Originally Posted by pgibson
Actually Te-Wa was the first to give this a shot with his quilts. Link to the thread where he introduced the concept a couple years ago. Post number 23 has the pictures of the design. Not sure if Mike is still doing his quilts that way or not.
Lots of good info in that thread; I hadn't thought that sleeping off-angle with the baffles would require them to "arc" under the occupant, flattening them in the process as they buckle to make the curve (unless you used arc-shaped baffles, of course *barf*). Te-wa was attempting to run the baffles along the occupant's axis, as opposed to the hammock's, to reduce collapse (and to look different, mainly
Originally Posted by warbonnetguy
netting is used for the baffles because it doesn't fray
Interesting, I'd always wondered why that specific material. I suppose it may dry faster than tighter-sealed ripstop baffles as well (maybe). I just thought it strange that a decidely down un-proof fabric was used to hold down in place; but clumping of the filler would reduce down migration greatly (not totally, though). Sounds like further pursuit in this vein is somewhat pointless; good to know
My thinking was originally along the lines of a cellular-baffled quilt that controls down movment in both directions; I quickly realized it'd be a bit complicated to sew up, though! A folded-core quilt would be killer --not!
Now I've gotten to thinking (
) about attaching the baffles in a "wavy" pattern with the inside panel a down-proof stretchy fabric (if that exists). My thinking is I would get a very close fit to the hammock by stretching the inner quilt wall around my body, and the wave-pattern baffles wouldn't get pulled taught and tear out (obviously the outer layer would need to be baggier than usual for the baffle thickness used). Shouldn't be any harder to attach, and would only use a few extra inches of mesh per baffle at most.

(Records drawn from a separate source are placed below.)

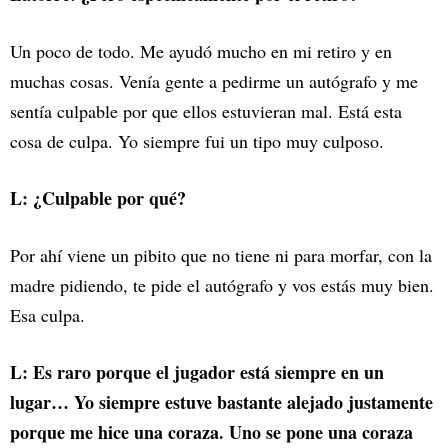
Un poco de todo. Me ayudó mucho en mi retiro y en
muchas cosas. Venía gente a pedirme un autógrafo y me
sentía culpable por que ellos estuvieran mal. Está esta
cosa de culpa. Yo siempre fui un tipo muy culposo.
L: ¿Culpable por qué?
Por ahí viene un pibito que no tiene ni para morfar, con la
madre pidiendo, te pide el autógrafo y vos estás muy bien.
Esa culpa.
L: Es raro porque el jugador está siempre en un
lugar… Yo siempre estuve bastante alejado justamente
porque me hice una coraza. Uno se pone una coraza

One last question (for now, I promise!
); All the underquilt designs I've seen are rectangular when laid out. With all the gram weenies around here in DIY, it seemed strange that the ends weren't frequently tapered to eliminate all that bunched up fabric/down. The quilt isn't load bearing, so there is no need to keep a continuous material cross section out there, right? A coffin-shaped (I hate coffin-hammock analogies...) flat pattern would seem to provide the most efficient use of material, like they do for top quilts--anybody done that on an UQ?